En medio del avance del desmonte y el debilitamiento de políticas ambientales, una noticia ilumina el panorama: la investigadora Micaela Camino fue distinguida por National Geographic y la Fundación Buffett por su trabajo de conservación en el norte argentino.
Camino se dedica a proteger el bosque chaqueño y al pecarí quimilero, un mamífero autóctono en peligro de extinción. Su enfoque no se limita a la biología: también incluye la defensa de los derechos territoriales de las comunidades que habitan la región.
La investigadora, que trabaja en articulación con organizaciones locales, propone una mirada integral: la preservación de la biodiversidad no puede separarse del bienestar social y cultural de los pueblos que dependen del bosque para vivir.
El reconocimiento, que se otorga a una sola persona por año en América Latina, destaca su trabajo sostenido en un contexto adverso, marcado por la pérdida de financiamiento para la ciencia y el ambiente.

El Gran Chaco es el bosque seco subtropical más extenso del planeta y una de las principales ecorregiones de América del Sur. A pesar de su valor ecológico, es también una de las zonas más deforestadas del mundo.

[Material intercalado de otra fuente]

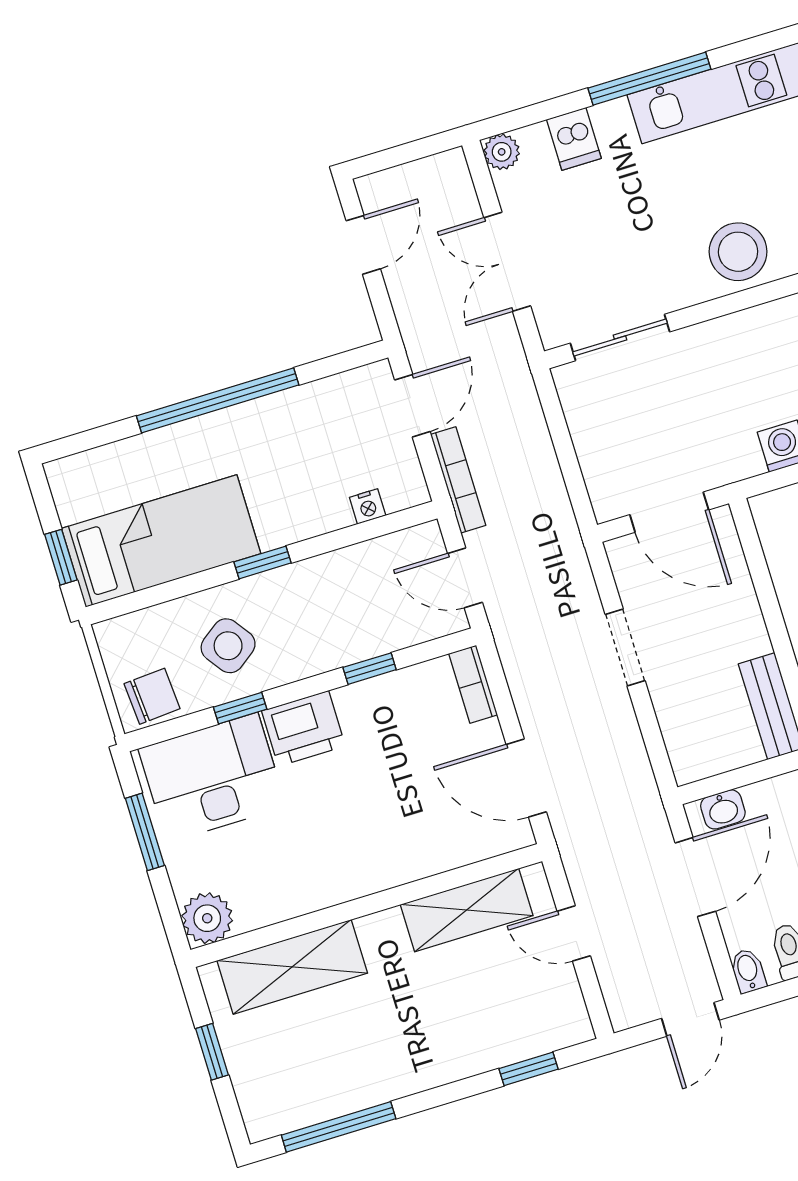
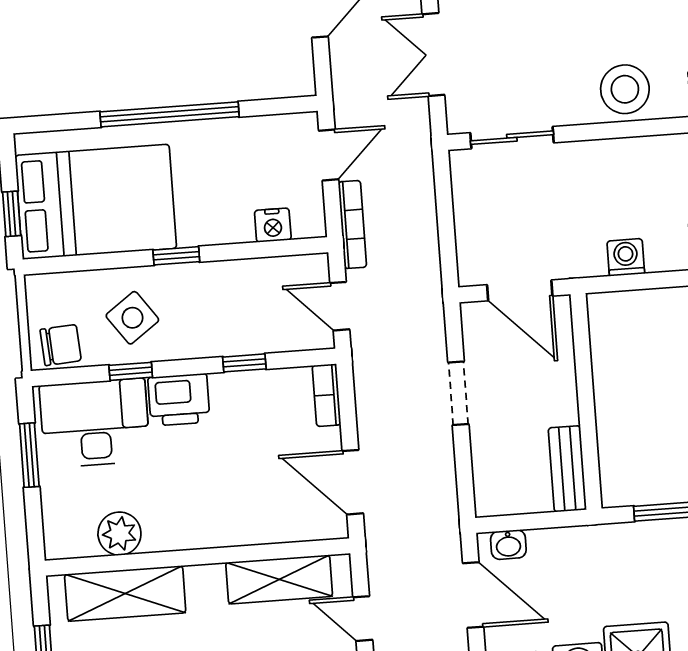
nightstand: (368, 506) -> (273, 225), width x1.39, depth x1.35
bed: (161, 541) -> (96, 202), width x1.50
door: (695, 877) -> (473, 595), hinge flipped
plant: (207, 918) -> (119, 534), moved

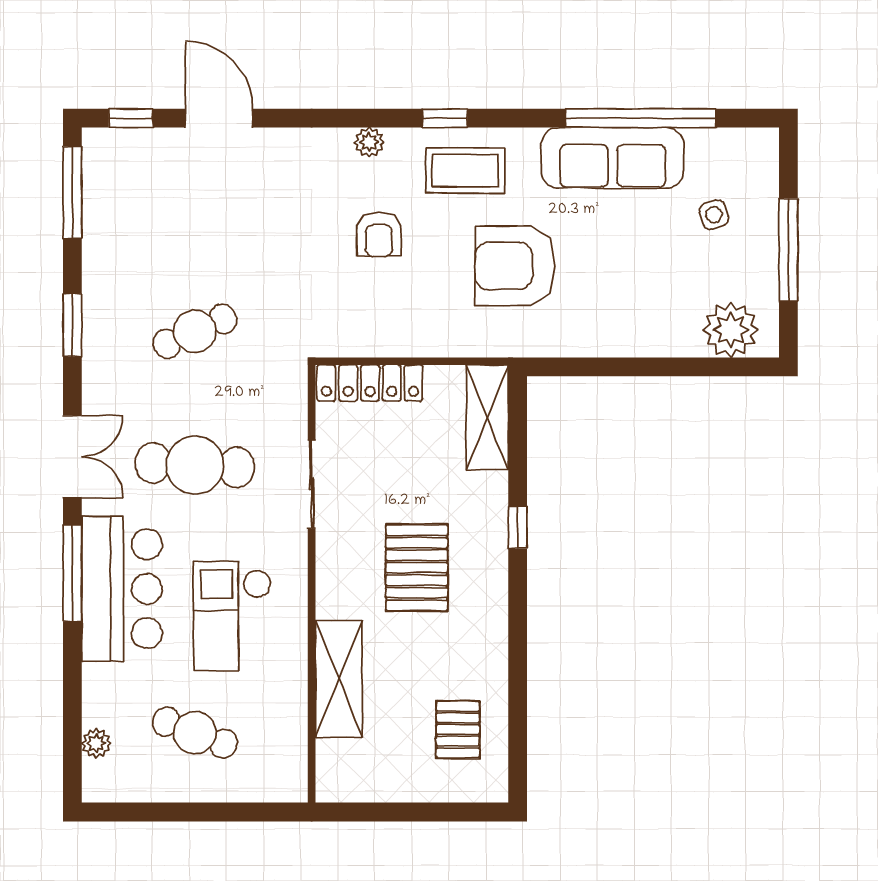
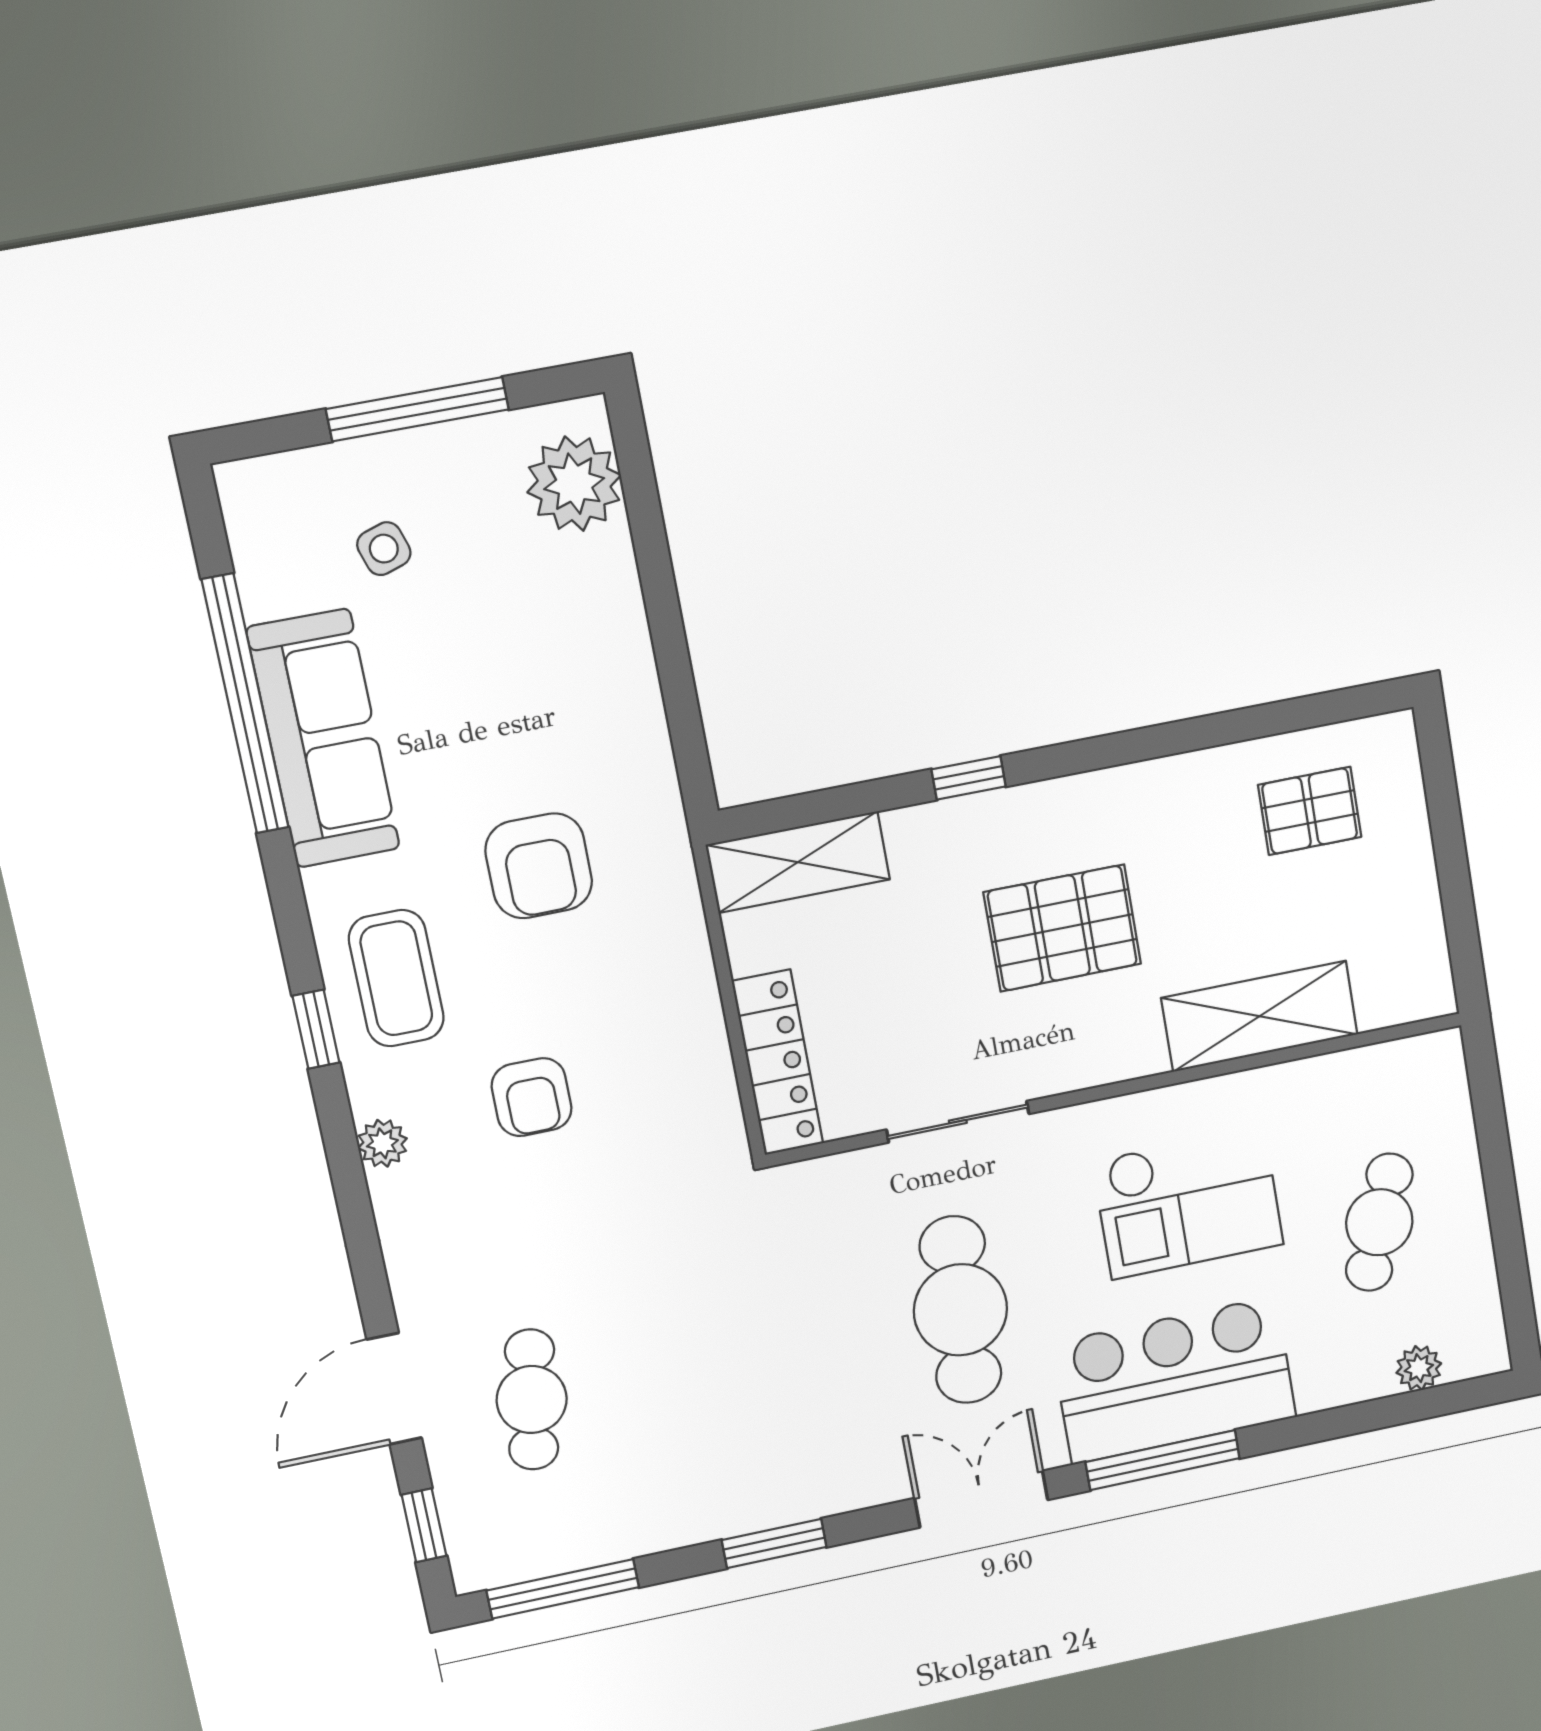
armchair: (379, 234) -> (532, 1097), turned 90
armchair: (515, 266) -> (539, 866), width x0.73, depth x0.73
cafe table: (195, 331) -> (532, 1400), moved, turned 33

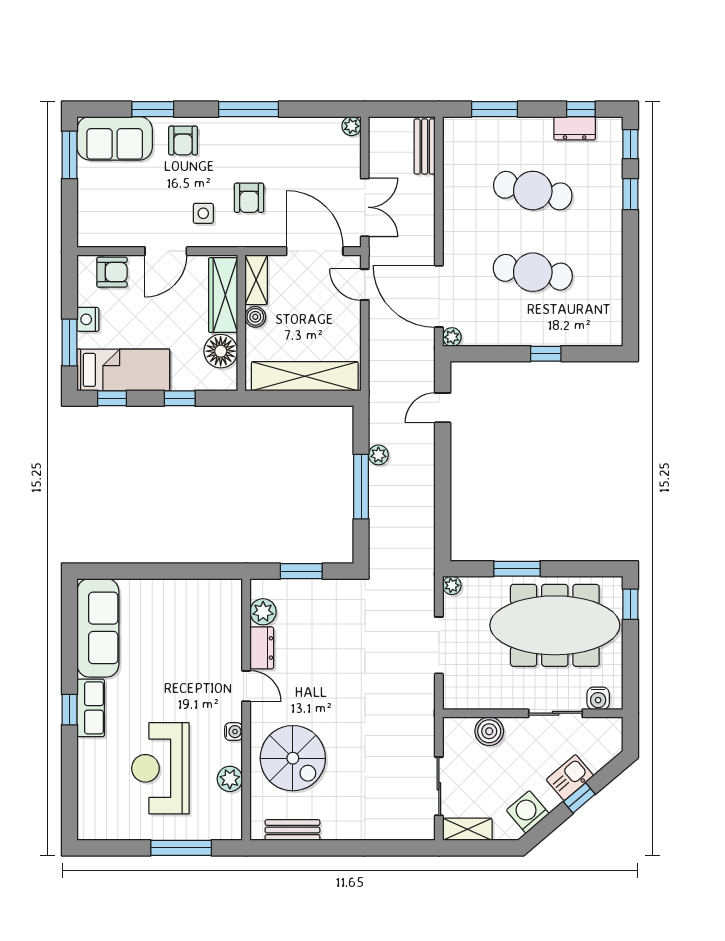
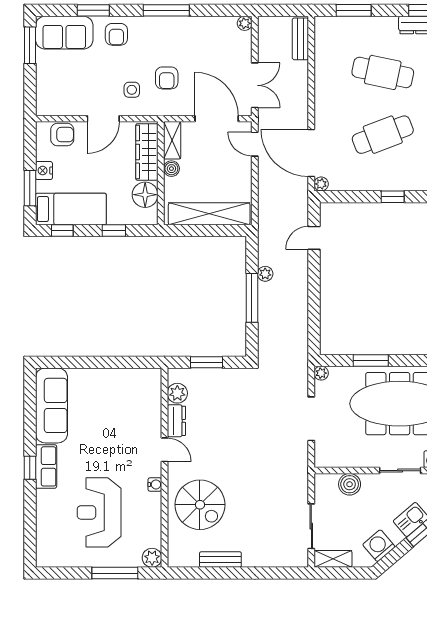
cafe table: (533, 272) -> (383, 135), turned -30
plant: (230, 779) -> (152, 558), moved
bench: (292, 830) -> (220, 559), moved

En este ecosistema conviven cientos de especies de flora y fauna, muchas de ellas endémicas. Pero también es el hogar de comunidades campesinas e indígenas que dependen del monte para subsistir, cultural y económicamente.
La pérdida de bosque no solo implica pérdida de hábitat para especies como el pecarí quimilero, sino también la alteración de servicios ecosistémicos clave: regulación climática, conservación del suelo y disponibilidad de agua dulce.
Frente a esta amenaza, la labor de personas como Camino se vuelve fundamental. Su trabajo demuestra que proteger la naturaleza es también defender formas de vida sostenibles frente a modelos extractivos que empobrecen territorios.

El pecarí quimilero (Catagonus wagneri) es una especie emblemática del Chaco y uno de los mamíferos más amenazados de América del Sur. Su aspecto recuerda al de un jabalí, con cuerpo robusto, pelaje oscuro y patas delgadas que le permiten desplazarse entre los matorrales secos.
Es una especie endémica, es decir, que no habita en ningún otro lugar del mundo. Su existencia está profundamente ligada a la salud del ecosistema chaqueño, del cual depende para alimentarse y reproducirse.
El quimilero tiene hábitos diurnos y se mueve en grupos pequeños. Se alimenta de raíces, cactus y frutas, lo que lo convierte en un importante dispersor de semillas. Su rol ecológico es clave para el mantenimiento de la biodiversidad del monte.
Su principal amenaza es la pérdida de hábitat por deforestación y la fragmentación del territorio. Iniciativas como la que lidera Micaela Camino buscan conservar sus poblaciones a través de la protección del bosque y el trabajo conjunto con las comunidades que aún conviven con esta especie única.